→ **Study text**

As I've stated before, WebGL is stateful. It remains at whatever state we've left it. And there is nothing special about this particular function making it 'the rendering one'. It's all about doing the correct setup and setting states. The rendering itself happens in `gl.drawArrays`

.

For example, you could move `gl.useProgram`

to the `setup`

since we are using just one. Enabling the array of vertex attributes could also be moved there along with binding the buffer.

So if you wanted, the whole `draw`

could be reduced to this:

const draw = (gl) => { resize(gl); gl.viewport(0, 0, gl.drawingBufferWidth, gl.drawingBufferHeight); gl.clear(gl.COLOR_BUFFER_BIT | gl.DEPTH_BUFFER_BIT); gl.drawArrays(gl.TRIANGLES, 0, vertices.length / 2); };

The main code for using the bunch of functions that we've just defined goes like this:

const canvas = setUpCanvas(); const gl = canvas.getContext("webgl"); const vertexShader = createShader(gl, gl.VERTEX_SHADER, vertex); const fragmentShader = createShader(gl, gl.FRAGMENT_SHADER, fragment); const program = createProgram(gl, vertexShader, fragmentShader); const { positionLocation, positionBuffer } = setup(gl, program, vertices); // This little trick uses closure to allow our render to be called from // window resize event. const render = () => draw(gl, program, positionBuffer, positionLocation); render(); window.addEventListener("resize", render);

And here is the result, generated from the exact source code as above:

Complete source: github.com↗.

The amount of code that was required to run it was quite extensive, but from this point, it scales alright (Well... almost. We have yet to add matrix calculations).

**tl;dr**: doing calculations on matrices is the most powerful way since you can combine several effects by multiplying matrices, having one resulting matrix to pass to your vertex shader that will do *magic* with your point (and besides that, there are not many viable alternatives so it's what everyone uses).

One thing you have to note if you want to know what exactly happens in those matrices is that in WebGL, **all vectors and matrices are assumed to be column-major**, so it implies that we are doing calculations in so-called *post-multiplication*.

For example, translation by a given vector `[tx, ty]`

in mathematical notation looks like this (and the *post-multiplication* is the matter of the order, mainly `t' = Mt`

):

$\begin{bmatrix}
1 & 0 & tx \\
0 & 1 & ty \\
0 & 0 & 1 \\
\end{bmatrix}
\times
\begin{bmatrix}
x \\
y \\
1 \\
\end{bmatrix}
=
\begin{bmatrix}
x + tx \\
y + ty \\
1 \\
\end{bmatrix}$

While in JS it would be set up like this:

// Note the column-major notation - the one below is the one from // the calculations, but transposed! const matrix = [1, 0, 0, 0, 1, 0, tx, ty, 1]; // Pass ^ to the vertex shader as a uniform const position = [x, y]; // Pass this one as an attribute

And in the vertex shader used like that:

attribute vec2 a_position; uniform mat3 u_matrix; void main() { // We have to multiply matrix by a vector of the same dimension, // hence the ugly conversion. gl_Position = (u_matrix * vec3(a_position, 1.0), 1.0); }

The same goes for rotating and scaling in 2D. You can try them on your own.

→ **To do**
In the WebGL text, which call does the rendering itself happen in? The lines that come next are separate material, apart from the WebGL text.

→ **The data**
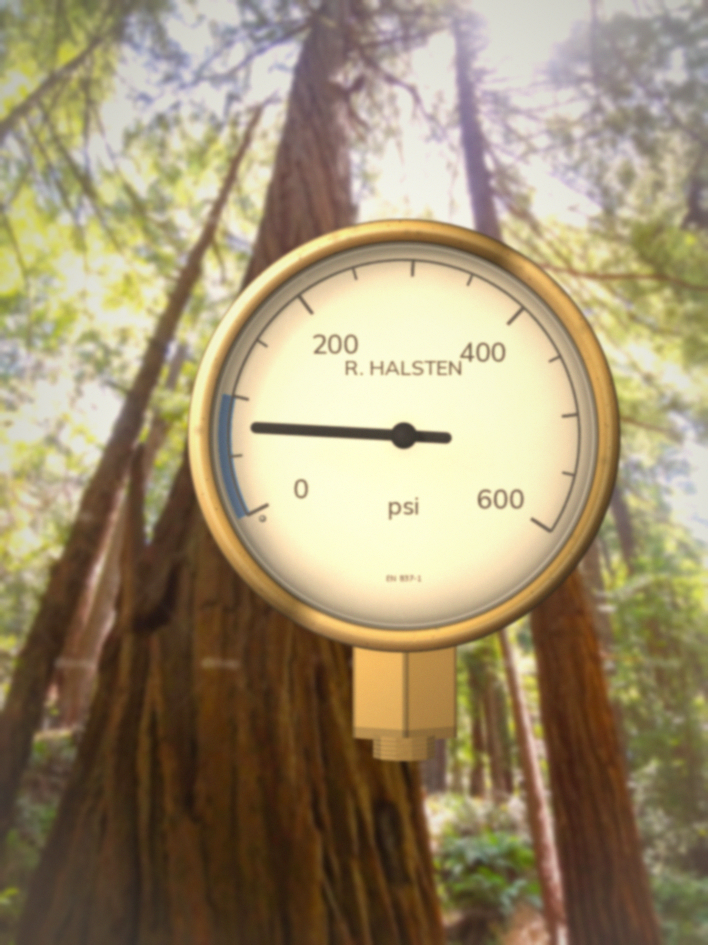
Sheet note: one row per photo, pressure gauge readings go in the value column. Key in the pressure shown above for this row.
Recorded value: 75 psi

→ **Output for this task**
`gl.drawArrays`